The air in a jar of home-canned green beans is heated to the boiling point of
water at 100oC and the jar is sealed at that temperature. Assume that the
pressure is 1.00 atm when the jar is sealed. What will be the pressure in the
jar when it is cooled to room temperature at 20.0oC?
2007-10-26 09:01:46 · 2 answers · asked by Anonymous in Science & Mathematics ➔ Chemistry
Using a combined Charles/Boyles Laws.
PV/T = pv/t
assuming the volume does not alter at 1cm^3, then
1 atm x 1cm^3 /100oC = p x 1 cm^3 / 20oC
p = 1 atm x 1 cm^3 x 20oC / 1 cm^3 x 100oC
p = 0.2 atm.

● DATA EXTRACTS:
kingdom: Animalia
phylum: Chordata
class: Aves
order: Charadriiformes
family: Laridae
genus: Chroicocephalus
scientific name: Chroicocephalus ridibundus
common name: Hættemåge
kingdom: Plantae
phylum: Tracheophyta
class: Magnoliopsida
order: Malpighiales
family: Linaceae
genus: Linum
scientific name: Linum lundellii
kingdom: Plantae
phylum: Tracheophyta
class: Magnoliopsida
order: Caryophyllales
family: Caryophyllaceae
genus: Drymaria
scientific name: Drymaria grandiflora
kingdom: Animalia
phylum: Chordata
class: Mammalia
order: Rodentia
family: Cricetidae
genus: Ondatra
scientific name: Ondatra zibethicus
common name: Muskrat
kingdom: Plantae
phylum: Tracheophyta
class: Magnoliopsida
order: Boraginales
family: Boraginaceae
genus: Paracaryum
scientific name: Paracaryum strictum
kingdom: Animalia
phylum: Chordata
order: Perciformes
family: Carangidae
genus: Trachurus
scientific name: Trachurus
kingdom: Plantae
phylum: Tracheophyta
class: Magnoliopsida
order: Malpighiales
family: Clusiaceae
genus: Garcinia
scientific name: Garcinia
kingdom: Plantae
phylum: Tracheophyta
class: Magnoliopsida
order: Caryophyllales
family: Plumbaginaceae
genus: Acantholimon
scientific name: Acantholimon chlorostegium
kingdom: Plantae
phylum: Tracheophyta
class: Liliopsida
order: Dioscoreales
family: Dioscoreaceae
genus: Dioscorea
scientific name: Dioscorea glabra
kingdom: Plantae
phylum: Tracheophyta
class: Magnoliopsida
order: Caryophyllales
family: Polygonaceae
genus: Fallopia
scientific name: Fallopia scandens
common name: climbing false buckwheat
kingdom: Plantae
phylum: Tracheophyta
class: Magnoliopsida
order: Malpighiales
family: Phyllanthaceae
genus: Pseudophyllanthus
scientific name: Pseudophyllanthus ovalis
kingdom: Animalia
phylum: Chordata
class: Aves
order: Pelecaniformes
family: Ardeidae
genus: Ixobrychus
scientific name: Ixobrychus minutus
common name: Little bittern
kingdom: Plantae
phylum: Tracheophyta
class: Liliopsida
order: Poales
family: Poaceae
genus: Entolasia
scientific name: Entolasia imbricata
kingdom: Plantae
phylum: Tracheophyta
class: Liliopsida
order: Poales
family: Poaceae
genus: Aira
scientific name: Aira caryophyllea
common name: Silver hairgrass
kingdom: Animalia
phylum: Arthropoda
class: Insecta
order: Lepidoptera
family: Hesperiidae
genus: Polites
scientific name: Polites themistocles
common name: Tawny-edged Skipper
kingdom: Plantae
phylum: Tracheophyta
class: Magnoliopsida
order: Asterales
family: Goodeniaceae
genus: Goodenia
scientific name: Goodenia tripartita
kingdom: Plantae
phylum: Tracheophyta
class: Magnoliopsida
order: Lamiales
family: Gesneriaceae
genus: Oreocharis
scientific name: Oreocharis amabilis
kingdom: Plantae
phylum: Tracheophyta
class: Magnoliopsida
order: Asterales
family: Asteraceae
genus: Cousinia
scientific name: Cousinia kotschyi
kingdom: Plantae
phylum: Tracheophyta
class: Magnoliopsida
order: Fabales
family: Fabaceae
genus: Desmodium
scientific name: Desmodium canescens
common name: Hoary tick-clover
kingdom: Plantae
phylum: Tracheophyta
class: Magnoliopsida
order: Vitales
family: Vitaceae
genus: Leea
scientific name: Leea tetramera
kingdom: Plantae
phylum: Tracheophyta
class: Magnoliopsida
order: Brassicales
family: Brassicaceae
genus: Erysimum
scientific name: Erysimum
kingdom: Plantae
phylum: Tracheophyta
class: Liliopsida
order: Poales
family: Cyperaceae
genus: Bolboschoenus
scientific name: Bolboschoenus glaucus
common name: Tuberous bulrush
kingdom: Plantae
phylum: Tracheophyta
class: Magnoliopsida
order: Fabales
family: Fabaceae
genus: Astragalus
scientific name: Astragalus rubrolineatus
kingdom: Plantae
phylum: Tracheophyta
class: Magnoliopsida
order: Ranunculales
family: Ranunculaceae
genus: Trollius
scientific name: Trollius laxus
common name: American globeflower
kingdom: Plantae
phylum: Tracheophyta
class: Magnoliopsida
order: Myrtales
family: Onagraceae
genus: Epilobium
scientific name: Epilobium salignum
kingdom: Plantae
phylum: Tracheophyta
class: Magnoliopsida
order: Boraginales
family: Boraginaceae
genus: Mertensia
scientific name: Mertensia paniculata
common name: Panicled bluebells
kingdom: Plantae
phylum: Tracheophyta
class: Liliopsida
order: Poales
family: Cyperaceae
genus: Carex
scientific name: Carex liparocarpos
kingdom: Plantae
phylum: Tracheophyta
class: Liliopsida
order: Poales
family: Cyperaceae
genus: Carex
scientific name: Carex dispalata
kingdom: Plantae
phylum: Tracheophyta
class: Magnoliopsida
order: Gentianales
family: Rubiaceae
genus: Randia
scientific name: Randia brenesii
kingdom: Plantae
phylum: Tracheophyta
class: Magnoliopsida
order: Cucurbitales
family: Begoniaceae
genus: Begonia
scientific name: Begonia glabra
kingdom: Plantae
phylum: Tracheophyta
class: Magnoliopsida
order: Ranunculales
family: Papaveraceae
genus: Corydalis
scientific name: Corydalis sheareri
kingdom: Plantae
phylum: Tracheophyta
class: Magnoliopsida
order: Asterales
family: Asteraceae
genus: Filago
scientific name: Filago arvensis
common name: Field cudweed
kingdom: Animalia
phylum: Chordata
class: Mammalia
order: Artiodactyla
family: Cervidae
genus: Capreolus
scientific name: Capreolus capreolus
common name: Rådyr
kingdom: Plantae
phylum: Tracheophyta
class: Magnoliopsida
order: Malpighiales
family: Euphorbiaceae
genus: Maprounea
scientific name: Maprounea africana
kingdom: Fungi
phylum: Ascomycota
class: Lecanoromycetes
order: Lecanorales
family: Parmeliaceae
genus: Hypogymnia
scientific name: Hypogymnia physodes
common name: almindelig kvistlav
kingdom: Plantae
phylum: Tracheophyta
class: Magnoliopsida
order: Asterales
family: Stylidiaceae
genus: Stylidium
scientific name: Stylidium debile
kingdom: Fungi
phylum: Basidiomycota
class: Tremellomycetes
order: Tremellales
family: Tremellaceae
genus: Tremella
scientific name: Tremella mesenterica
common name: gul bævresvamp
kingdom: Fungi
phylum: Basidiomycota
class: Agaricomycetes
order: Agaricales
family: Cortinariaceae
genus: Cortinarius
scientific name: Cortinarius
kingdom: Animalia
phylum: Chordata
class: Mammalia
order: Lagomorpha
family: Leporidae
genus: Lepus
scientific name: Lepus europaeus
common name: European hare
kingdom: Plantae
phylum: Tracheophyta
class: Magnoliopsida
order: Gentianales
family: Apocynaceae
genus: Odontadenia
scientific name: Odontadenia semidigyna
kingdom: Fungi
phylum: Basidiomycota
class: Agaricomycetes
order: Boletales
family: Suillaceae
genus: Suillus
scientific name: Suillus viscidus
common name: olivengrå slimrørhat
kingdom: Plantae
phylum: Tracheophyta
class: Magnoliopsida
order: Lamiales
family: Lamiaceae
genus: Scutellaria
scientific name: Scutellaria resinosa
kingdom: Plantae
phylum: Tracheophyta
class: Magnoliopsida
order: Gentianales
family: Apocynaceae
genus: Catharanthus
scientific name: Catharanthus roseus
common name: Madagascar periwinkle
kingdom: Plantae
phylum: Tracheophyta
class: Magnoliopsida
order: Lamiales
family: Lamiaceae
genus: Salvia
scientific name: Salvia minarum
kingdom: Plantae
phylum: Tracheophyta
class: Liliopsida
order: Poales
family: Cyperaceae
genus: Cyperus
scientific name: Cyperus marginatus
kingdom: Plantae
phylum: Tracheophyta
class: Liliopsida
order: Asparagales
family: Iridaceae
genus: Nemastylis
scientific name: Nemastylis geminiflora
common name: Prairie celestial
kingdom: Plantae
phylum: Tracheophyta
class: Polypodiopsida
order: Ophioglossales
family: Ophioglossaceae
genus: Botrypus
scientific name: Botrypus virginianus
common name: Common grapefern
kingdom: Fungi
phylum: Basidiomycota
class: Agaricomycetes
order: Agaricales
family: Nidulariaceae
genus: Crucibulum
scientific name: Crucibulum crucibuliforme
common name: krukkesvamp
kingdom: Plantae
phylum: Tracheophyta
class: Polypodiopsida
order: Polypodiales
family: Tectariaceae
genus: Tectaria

● DIRECTIONS FOR THIS TASK: Continue the thread above about the pressure in a sealed jar of home-canned green beans, starting after its last line, "p = 0.2 atm."

● WRITTEN REPLY:
2007-10-26 09:29:11 · answer #1 · answered by lenpol7 7 · 0⤊ 0⤋
At 100 deg C the vapor pressure of water is 1 atm. The headspace will be filled with water vapor. On sealing and cooling the head space will contain only water vapor. The vapor pressure of water at 20.0 deg C is 17.5 mm Hg (0.023 atm).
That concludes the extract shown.